A precocidade de Zverev torna-o o mais jovem a vencer o ATP Finals desde, precisamente, Novak Djokovic. O sérvio também venceu a prova pela primeira vez com 21 anos de idade. Aliás, Nolan, hoje com 31 anos, falhou a possibilidade de igualar Federer com seis títulos.

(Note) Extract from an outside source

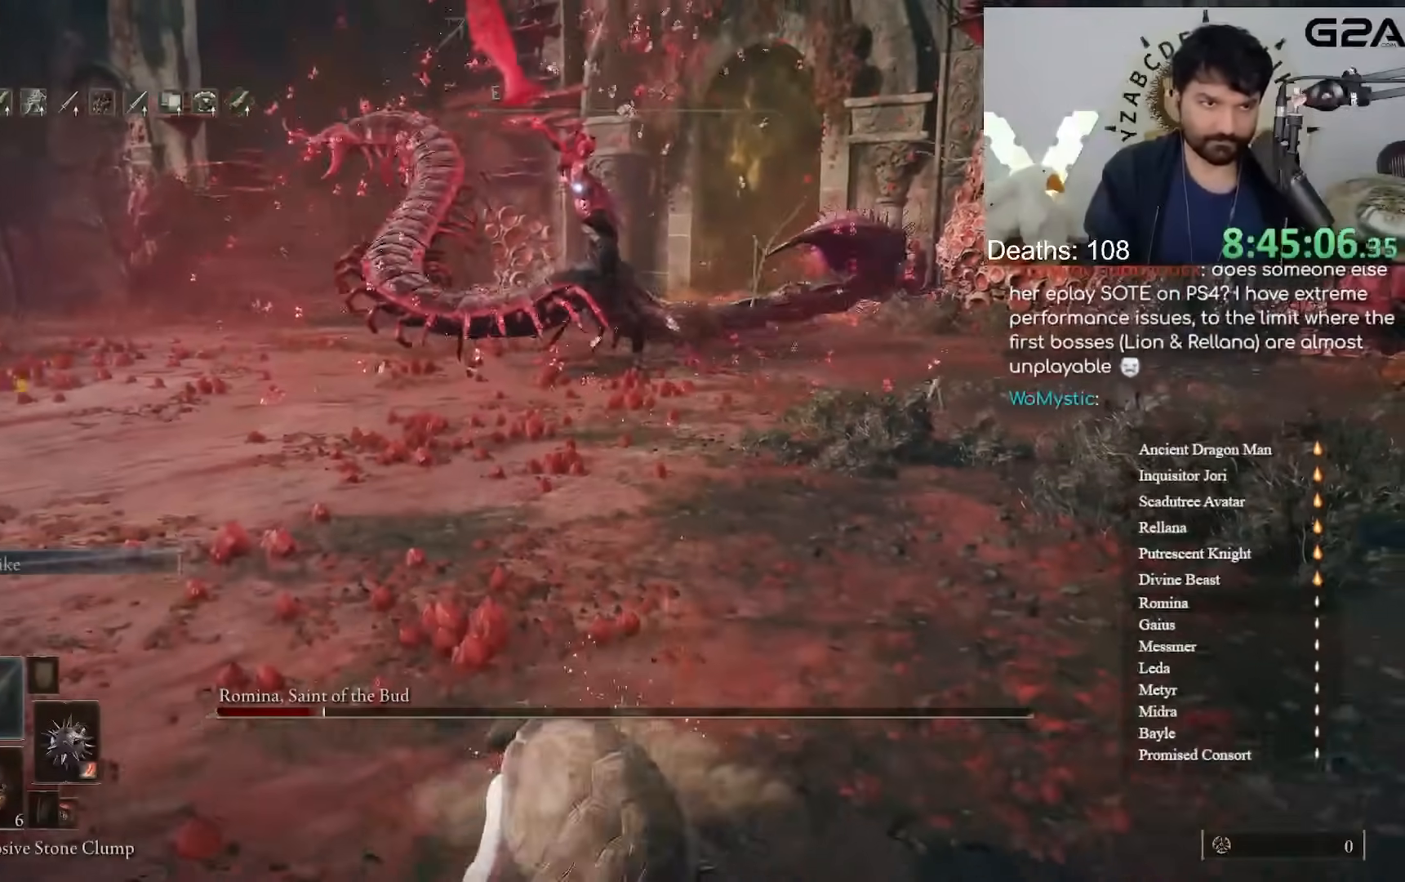
{"dt_ms": 500, "buttons": [], "left_stick": "up-left", "right_stick": "center", "events": [[117, "left_stick", "up-left"]]}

Zverev, o maior da nova geração

Não é por acaso que Zverev é o nome maior da nova geração. Com 10 títulos já conquistados leva vantagem de sobra, nesse capítulo, sobre os jogadores com idade até 21 anos. Stefanos Tsitsipas, que na semana passada venceu a Next Gen Finals, é segundo classificado com dois títulos. Zverev passa também a integrar o restrito lote de jogadores que conseguiu eliminar nas meias-finais e final Roger Federer e Novak Djokovic. Os outros são Rafael Nadal, Andy Murray e David Nalbandian. De resto, diga-se que o alemão leva vantagem de 2-1 nos confrontos diretos com Djokovic.

Integrado num grupo com Djokovic, Cilic e Isner, o alemão perdeu apenas para Djokovic (6-4 e 6-1). Diante Isner ganhou (7-6, 6-3), repetindo o feito com Marin Cilic (7-6, 7-6). Por seu lado, o sérvio venceu os três jogos, confirmando ser o grande favorito à vitória final.

No outro grupo, Roger Federer e Kevin Anderson dominaram Dominic Thiem e Kei Nishikori. Federer confirmou, contudo, que não está no seu melhor, perdendo o jogo inaugural para o japonês (7-6 e 6-3). O suíço acabou por se redimir com Thiem (6-2 e 6-3) e Anderson (6-4 e 6-3).

Nas meias-finais, Zverev acabou por cravar o fim do percurso do suíço (7-5 e 7-6). Mas não sem polémica. No segundo set, quando Fed vencia o tie-break por 4-3, na sequência de uma troca de bolas, o alemão desistiu de um ponto, alegando que havia uma bola solta por um dos apanha-bolas. O juíz acabaria por devolver o ponto a Zverer, para irritação de Federer e do público que começou a vaiar. Zverev venceria por 7-5.

Na outra meia-final, Djokovic não teve dificuldade para ultrapassar Anderson por duplo 6-2. A derrota do sérvio, contudo, não apaga a grande temporada que fez e que o deixa como número 1 mundial.

Com o final do ATP Finals, chega também ao fim os grandes torneios de ténis. Com os títulos já alcançados e o estatuto de top-5 mundial, será importante acompanhar a evolução de Zverev em Grand Slam, onde até aqui não tem convencido. Por todos os motivos e mais alguns é um jogador de quem é esperado que um dia atinja a liderança mundial. Alia uma grande capacidade técnica a pujança física, sendo forte em todos os pisos de jogo. Até onde poderá ir?